■ Exercise prompt: Reproduce every line of the listing below word for word, changing nothing.

[Text extracted from each page]
----

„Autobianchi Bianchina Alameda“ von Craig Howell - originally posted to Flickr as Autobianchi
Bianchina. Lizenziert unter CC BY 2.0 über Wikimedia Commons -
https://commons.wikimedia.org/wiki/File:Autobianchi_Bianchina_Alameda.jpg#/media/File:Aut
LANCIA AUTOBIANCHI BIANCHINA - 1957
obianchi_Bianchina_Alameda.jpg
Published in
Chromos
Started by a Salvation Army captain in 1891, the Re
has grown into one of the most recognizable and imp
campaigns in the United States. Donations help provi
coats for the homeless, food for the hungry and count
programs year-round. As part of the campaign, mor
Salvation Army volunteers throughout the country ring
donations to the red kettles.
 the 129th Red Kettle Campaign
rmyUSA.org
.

----

■ Exercise answer:
„Autobianchi Bianchina Alameda“ von Craig Howell - originally posted to Flickr as Autobianchi
Bianchina. Lizenziert unter CC BY 2.0 über Wikimedia Commons -
https://commons.wikimedia.org/wiki/File:Autobianchi_Bianchina_Alameda.jpg#/media/File:Aut
LANCIA AUTOBIANCHI BIANCHINA - 1957
obianchi_Bianchina_Alameda.jpg
Published in
Chromos
Started by a Salvation Army captain in 1891, the Re
has grown into one of the most recognizable and imp
campaigns in the United States. Donations help provi
coats for the homeless, food for the hungry and count
programs year-round. As part of the campaign, mor
Salvation Army volunteers throughout the country ring
donations to the red kettles.
 the 129th Red Kettle Campaign
rmyUSA.org
.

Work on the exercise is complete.